Alıntılanan metin -
Gara, kan "koridor"u ve kritik sorular!..

AKP ile muhalefet arasında yeni bir tartışma başlatan Gara operasyonunun 16 şehit verilen ağır sonuçları, Türkiye'nin 40 yıllık terör yarasını yeniden gündemin ana maddesi yaptı...
Tam da AKP ile cemaat arasındaki çatışmanın başladığı ve Fethullahçılar'ın da darbeye yeltendiği 2015-2016 döneminde, PKK'nın yol keserek kaçırdığı 13 güvenlik görevlisinin bir mağarada katledilmesi üç önemli konuyu bir kez daha gündeme getirdi;
- Sivillere yönelik saldırılar...
- Devletin operasyon kabiliyeti...
- Terörün yön değiştirerek, bir kan "koridor"u oluşturması!..
Muhalefetin "6 yıl neden beklendi" şeklinde, Gara'nın kahredici sonuçlarını eleştirmesinin yanısıra, medyaya konuşan emekli generaller hem zamanlamaya, hem uygunsuz mevsim koşullarına, hem de "istihbarat eksikliği"ne dikkat çekerek, Gara operasyonunun başarısız olduğu konusunda hükümete yüklendiler...

Yapılacak işler -
a) Gara operasyonu üzerine yazıdaki şu cümle İngilizcede nasıl söylenir: "AKP ile muhalefet arasında yeni bir tartışma başlatan Gara operasyonunun 16 şehit verilen ağır sonuçları, Türkiye'nin 40 yıllık terör yarasını yeniden gündemin ana maddesi yaptı..."
b) Gara operasyonu üzerine yazıya göre PKK'nın yol keserek kaçırıp bir mağarada katlettiği güvenlik görevlilerinin sayısı kaçtır?
c) Gara operasyonu üzerine yazıyı son cümlesinden sonra sürdürüp bir sonraki bölümü tamamlar mısınız?
Satırlara ihtiyaç yoktur.

Veri kümesi içeriği -

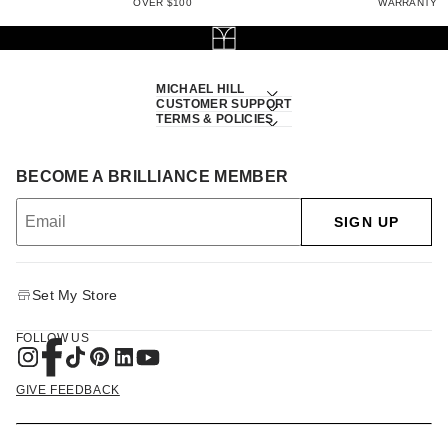
OVER $100
WARRANTY
MICHAEL HILL
CUSTOMER SUPPORT
TERMS & POLICIES
BECOME A BRILLIANCE MEMBER
SIGN UP
Set My Store
FOLLOW US
GIVE FEEDBACK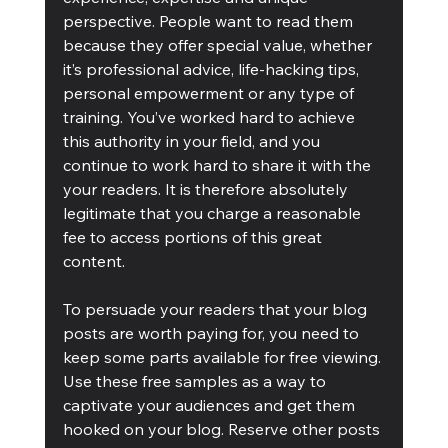
perspective. People want to read them 
because they offer special value, whether 
it’s professional advice, life-hacking tips, 
personal empowerment or any type of 
training. You’ve worked hard to achieve 
this authority in your field, and you 
continue to work hard to share it with the 
your readers. It is therefore absolutely 
legitimate that you charge a reasonable 
fee to access portions of this great 
content.
To persuade your readers that your blog 
posts are worth paying for, you need to 
keep some parts available for free viewing. 
Use these free samples as a way to 
captivate your audiences and get them 
hooked on your blog. Reserve other posts 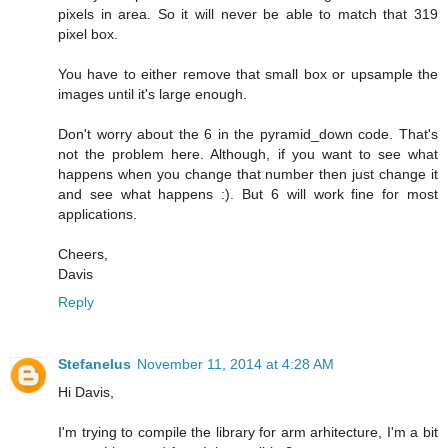
pixels in area. So it will never be able to match that 319
pixel box.
You have to either remove that small box or upsample the
images until it's large enough.
Don't worry about the 6 in the pyramid_down code. That's
not the problem here. Although, if you want to see what
happens when you change that number then just change it
and see what happens :). But 6 will work fine for most
applications.
Cheers,
Davis
Reply
Stefanelus
November 11, 2014 at 4:28 AM
Hi Davis,
I'm trying to compile the library for arm arhitecture, I'm a bit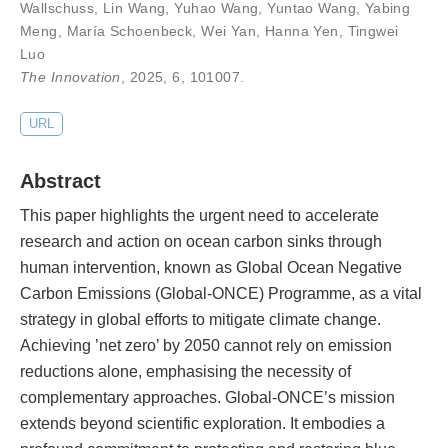
Wallschuss
,
Lin Wang
,
Yuhao Wang
,
Yuntao Wang
,
Yabing
Meng
,
María Schoenbeck
,
Wei Yan
,
Hanna Yen
,
Tingwei
Luo
The Innovation
, 2025,
6
,
101007
.
URL
Abstract
This paper highlights the urgent need to accelerate
research and action on ocean carbon sinks through
human intervention, known as Global Ocean Negative
Carbon Emissions (Global-ONCE) Programme, as a vital
strategy in global efforts to mitigate climate change.
Achieving ’net zero’ by 2050 cannot rely on emission
reductions alone, emphasising the necessity of
complementary approaches. Global-ONCE’s mission
extends beyond scientific exploration. It embodies a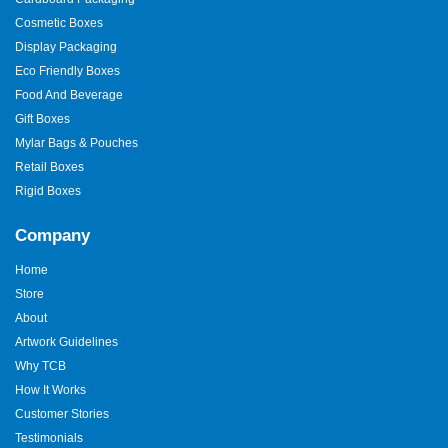
Cosmetic Boxes
Display Packaging
Eco Friendly Boxes
Food And Beverage
Gift Boxes
Mylar Bags & Pouches
Retail Boxes
Rigid Boxes
Company
Home
Store
About
Artwork Guidelines
Why TCB
How It Works
Customer Stories
Testimonials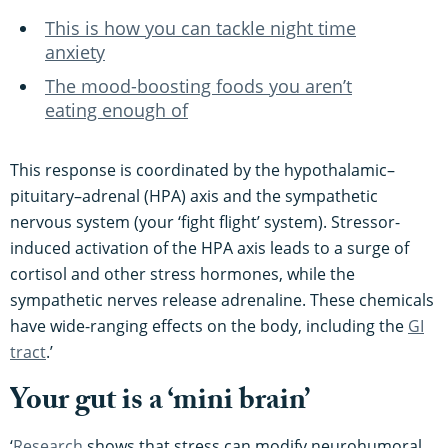
This is how you can tackle night time
anxiety
The mood-boosting foods you aren’t
eating enough of
This response is coordinated by the hypothalamic–
pituitary–adrenal (HPA) axis and the sympathetic
nervous system (your ‘fight flight’ system). Stressor-
induced activation of the HPA axis leads to a surge of
cortisol and other stress hormones, while the
sympathetic nerves release adrenaline. These chemicals
have wide-ranging effects on the body, including the
GI
tract​
.’
Your gut is a ‘mini brain’
‘
Research
shows that stress can modify neurohumoral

Numaralı yanıtlar -
a) The grave consequences of the Gara operation, in which 16 people were martyred and which started a new debate between the AKP and the opposition, once again made Turkey's 40-year wound of terrorism the main item on the agenda...

b) 13.

c)
FETÖ, operasyon, istihbarat!..
O halde Gara konusunda "istihbarat sıkıntısı"na da vurgu yapılmışken, akıllara şu sorular da gelmiyor mu;
FETÖ, devletin içindeyken kaç terör uzmanını cemaat müridi olmadıkları gerekçesiyle bertaraf etti, devlet ise "darbe"den sonra cemaatle ilişkili olan kaç istihbarat uzmanını sistemden çıkartmak zorunda kaldı?..
Cemaatin devletten temizlenmesi iyi oldu ama, IŞİD, El Kaide ve özellikle de PKK konusunda uzmanlaşmış güvenlik ve istihbarat elemanlarının yerleri hızlıca doldurulabildi mi?..
Yani devlet, PKK'yı çok yakından takip eden ve her koşulda izleyip bilgi alabilen istihbarat ağını halen koruyabiliyor mu?..
Evet; istihbarat birimleri son dönemde başarılı "nokta operasyonları" ile çok sayıda FETÖ'cü ve PKK'lıyı sınır ötesinde yakalayıp Türkiye'ye getirse de, 13 askerin kurtarılması sırasında, iki yüzbaşı ve bir astsubayın şehit olması, 3 askerin yaralanması ve kurtulmayı bekleyen polis ve askerlerin cansız bedenlerine ulaşılması ister istemez, "iktidar, TSK ve emniyette FETÖ'yü temizlemeye odaklanırken, devletin istihbarat ve kurtarma gibi, özel operasyon kabiliyeti de aksadı mı" sorusunu akıllara getiriyor!..
Gara, siviller, tehlike!..
PKK, binlerce kez yaptığı gibi Gara'da da silahsız sivilleri hedef alarak asıl yüzünü göstermiş oldu...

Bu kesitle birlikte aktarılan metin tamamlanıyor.